1840 Journal

Meet the artisans, discover their expertise, and share their passion.

Creators

Forging an object’s character.

Blacksmith Thomas Lefebvre brings metal to life through his modern twist on this ancestral art.

An artisan by trade, Thomas compares forging to sculpture: “I move solid material that's been softened by using heat,” he explains. Magic happens between the hammer and the anvil. “I hammer hard, using the moulds and patterns that will allow me to give the object the final shape that I want.” Since he was a teenager, the artisan has been following in the footsteps of his father, who is also a blacksmith. “We have pretty different styles,” Thomas points out. He has now been working independently for the last 8 years.

Thomas concentrates on the design of objects in his work. “I mostly make tools that are useful in day-to-day life and are forged out of metal,” he says. “I focus on decorative functionality, meaning that I produce objects that are aesthetically interesting, but that are also functional.” Thomas takes the time to give his creations a personal touch.
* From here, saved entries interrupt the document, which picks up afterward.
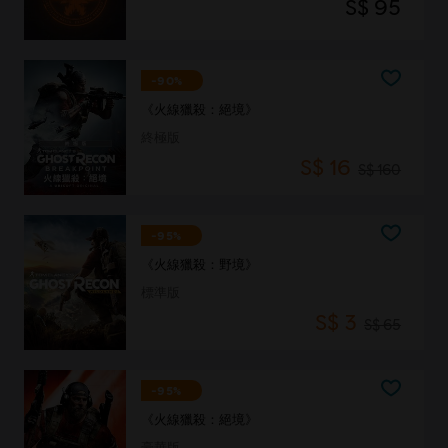
S$ 95
-90%
《火線獵殺：絕境》
終極版
S$ 16
S$ 160
-95%
《火線獵殺：野境》
標準版
S$ 3
S$ 65
-95%
《火線獵殺：絕境》
豪華版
“I do it with a certain style and aesthetic interest. I generally go for simple and minimalistic elements. I also enjoy straight lines and dramatic contrasts, for example, between surfaces that are untouched and those that are heavily worked on.” 
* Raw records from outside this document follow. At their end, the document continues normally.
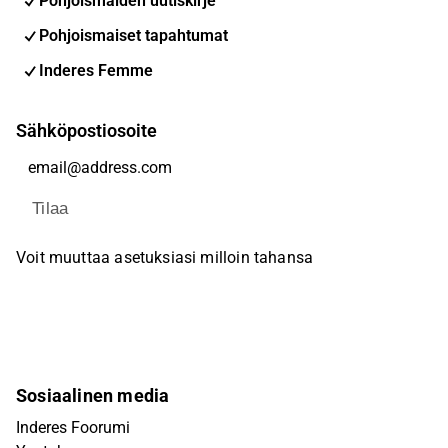
Pohjoismaiden uutiskirje
Pohjoismaiset tapahtumat
Inderes Femme
Sähköpostiosoite
Tilaa
Voit muuttaa asetuksiasi milloin tahansa
Sosiaalinen media
Inderes Foorumi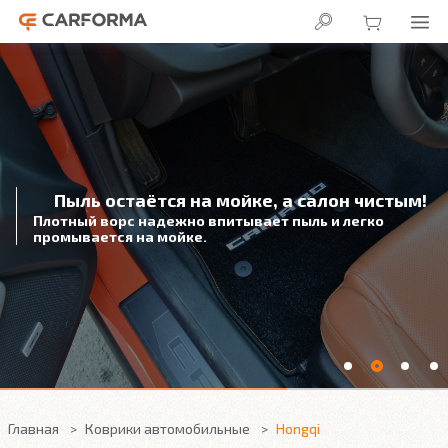
Пыль остаётся на мойке, а салон чистым!
Плотный ворс надежно впитывает пыль и легко
промывается на мойке.
Главная
Коврики автомобильные
Hongqi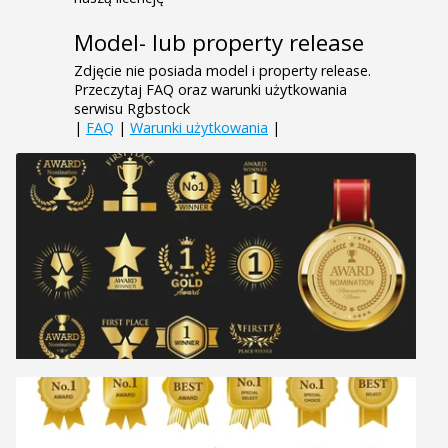
Model- lub property release
Zdjęcie nie posiada model i property release.
Przeczytaj FAQ oraz warunki użytkowania
serwisu Rgbstock
|
FAQ
|
Warunki użytkowania
|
While Thomas may seem to have been destined for metalworking, he contemplated becoming a violin maker before turning to metal, a material that allows for more experimentation. “My training in instrument-making is still useful to me,” he explains. “For instance, measurements, precision, and accuracy are all very important aspects of instrument-making that still serve me today.” At the moment, the artisan is mostly working with mild and stainless steel. “I’ve been specializing in this material for the past few years,” he says. “I have worked very hard to find a technique to make long-lasting objects that have the charm of metalwork.” Once forged, stainless steel requires a rigorous finishing and polishing process in order to protect its appearance and keep it easy to maintain. Despite the material's modern look, the designer makes sure to leave artisanal traces. “There are still a lot of rough marks from forging, like the hammer imprints. Even if the object is polished like a mirror, we are still able to see the metalwork.”
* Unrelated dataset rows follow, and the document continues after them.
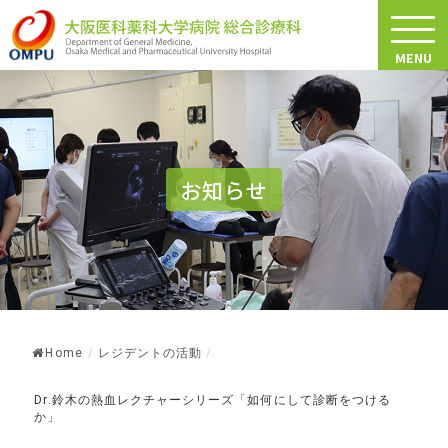
MENU
お知らせ
Home
/
レジデントの活動
/
Dr.鈴木の熱血レクチャーシリーズ「如何にして診断をつける
か」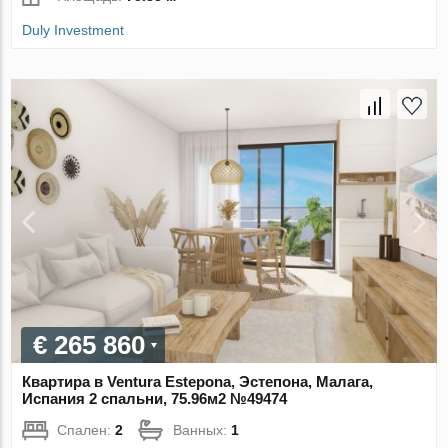
Duly Investment
€ 265 860
Квартира в Ventura Estepona, Эстепона, Малага,
Испания 2 спальни, 75.96м2 №49474
Спален:
2
Ванных:
1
According to Thomas, there are a lot of myths about metalworking. He's trying to demystify the trade using social media, where he documents his work. “People aren’t in contact with this type of trade these days.” he says. “There used to be a blacksmith on every street corner. It was a very useful trade in people’s daily lives.” As the designer explains, there is confusion about the differences between forging and smelting. “They are two metalworking techniques. Smelting is a process of making objects by pouring liquid material into moulds. Smelted objects have very different characteristics from forged objects,” he explains.

The mystery around his profession doesn’t stop Thomas from getting lots of work. Between commercial projects, buyers’ requests, and his own line of products, every day is forged differently for Thomas.